* [Task prompt]:
Write how many lines in the records below include the string "LIVing". No other text should be given.

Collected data
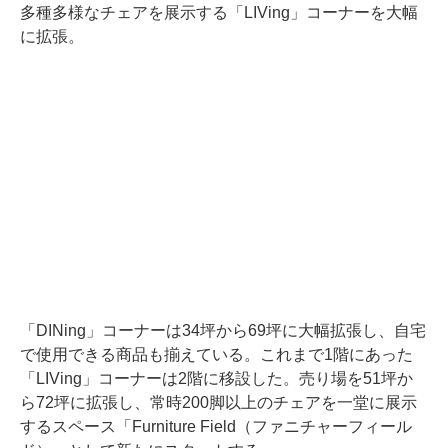
多種多様なチェアを展示する「LIVing」コーナーを大幅
に拡張。
「DINing」コーナーは34坪から69坪に大幅拡張し、自宅
で使用できる商品も揃えている。これまで1階にあった
「LIVing」コーナーは2階に移設した。売り場を51坪か
ら72坪に拡張し、常時200脚以上のチェアを一堂に展示
するスペース「Furniture Field（ファニチャーフィール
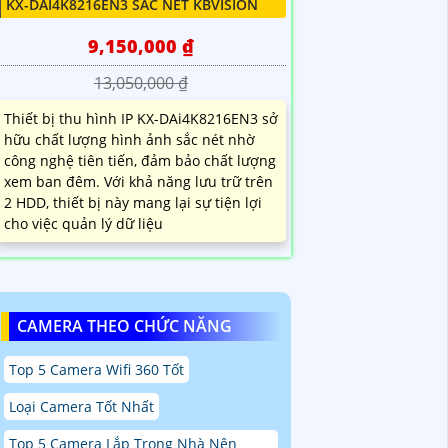
KX-DAI4K8216EN3 SẮC NÉT KBVISION
9,150,000 ₫
13,050,000 ₫
Thiết bị thu hình IP KX-DAi4K8216EN3 sở
hữu chất lượng hình ảnh sắc nét nhờ
công nghệ tiên tiến, đảm bảo chất lượng
xem ban đêm. Với khả năng lưu trữ trên
2 HDD, thiết bị này mang lại sự tiện lợi
cho việc quản lý dữ liệu
CAMERA THEO CHỨC NĂNG
Top 5 Camera Wifi 360 Tốt
Loại Camera Tốt Nhất
Top 5 Camera Lắp Trong Nhà Nên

* [Result]:
2